Kurban kesmekten asıl amaç, Allah için kan akıtmaktır. Bu yapıldıktan sonra kurban tamamdır; ancak elbette kurban kesmenin hikmetlerinden biri de fakir fukaranın et yemesidir. Bunu sağlamak ve kurban etini olabildiğince dağıtmak gerekir.
Hz. Peygamber, kurban etinin üçe taksim edilip, bir bölümünün kurban kesmeyen yoksullara dağıtılmasını, bir bölümünün akraba, tanıdık ve komşularla paylaşılmasını, bir bölümünün de eve ayrılmasını tavsiye etmiştir (Ebû Dâvûd, “Dahâyâ”, 10). Ailenin ihtiyaç durumuna göre etin tamamı evde bırakılabileceği gibi, toplumda muhtaçların arttığı dönemde kurban etinin çoğunun hatta tamamının dağıtılması uygun olur.
Kurbanı bizzat kişinin kendisi kesebileceği gibi, vekalet yoluyla başkasına da kestirebilir. Zira kurban, mali bir ibadettir. Mal ile yapılan ibadetlerde ise vekalet caizdir.
Koyun veya keçinin bir kişi tarafından; sığır, manda ve devenin ise, yedi kişiye kadar ortaklaşa kurban olarak kesilebileceği Hz. Peygamber'in hadisleri ve uygulamaları ile sabittir (Ebû Dâvûd, “Dahâyâ”, 7-8). Ortak olarak kurban edilebilen hayvanlar tek veya çift hisse olarak kesilebilirler
Kurban, kurban bayramının ilk üç gününde kesilir. Kurban kesim vakti, Bayram namazı kılınan yerlerde, bayram namazı kılındıktan sonra, bayram namazı kılınmayan yerlerde ise sabah namazı vakti girdikten sonra başlar. Bayramın üçüncü günü güneş batıncaya kadar devam eder. Bu süre içinde gece ve gündüz kurban kesilebilir. Ancak kurbanların gündüzleri kesilmesi uygundur. Bayramın birinci günü kesmek daha faziletlidir. Şafii mezhebine göre ise kurban bayramın dördüncü günü de kesilebilir.

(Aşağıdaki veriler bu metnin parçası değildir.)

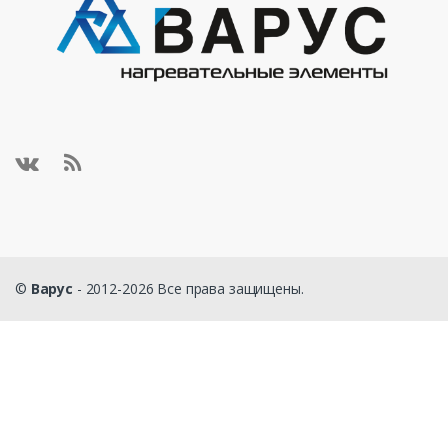
©
Варус
- 2012-2026 Все права защищены.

Kurban, kelime anlamı ile yakınlaşma demektir. Buradan hareketle, kurban kesmek; Allah’a yakınlaşma gayesiyle, O’nun verdiği mallardan, kurban edilmesi mümkün olan birini, yine O’nun rızası için boğazlamak demektir.
Kevser Suresi’ndeki emrin bir başka manaya da gelme ihtimalinden ötürü, alimlerin çoğu kurbanın kesin bir farz olmadığı kanaatine varmışlardır. Sonuç olarak Hanefîlere göre kurban kesmek vaciptir, kesmeyen günahkar olur. Şafiîlere göre kesmek sünnettir, kesmeyen günahkar olmaz.
Hac Suresi’nde Allah (cc): “Kurbanlarınızın etleri ya da kanları Allah’a ulaşmaz; ama sizin takvanız Allah’a ulaşır.” (22/37) buyuruyor. Buna göre, kurban kesmenin asıl amacının Allah’ın emrini yerine getirmek, böylece takvalı olduğunu göstermek olduğu anlaşılır. Kurban kesen, bu ibadetiyle Allah’a yaklaşmış ve O’nun hoşnutluğunu kazanmış olur. Kurban, aynı zamanda bir sosyal yardımlaşma ve dayanışma örneğidir. Kesilen kurbanlardan maddi olarak daha çok yoksullar yararlanır.
Kısaca hali vakti yerinde olanlar, yani zenginler kurban keserler. Bunun ölçüsü ise temel ihtiyaçlarını karşıladıktan sonra, kendisini zengin kılacak kadar malı mülkü bulunmaktır. Böyle olan malın mülkün üzerinden, zekatta olduğu gibi bir yıl geçmesi de gerekmez.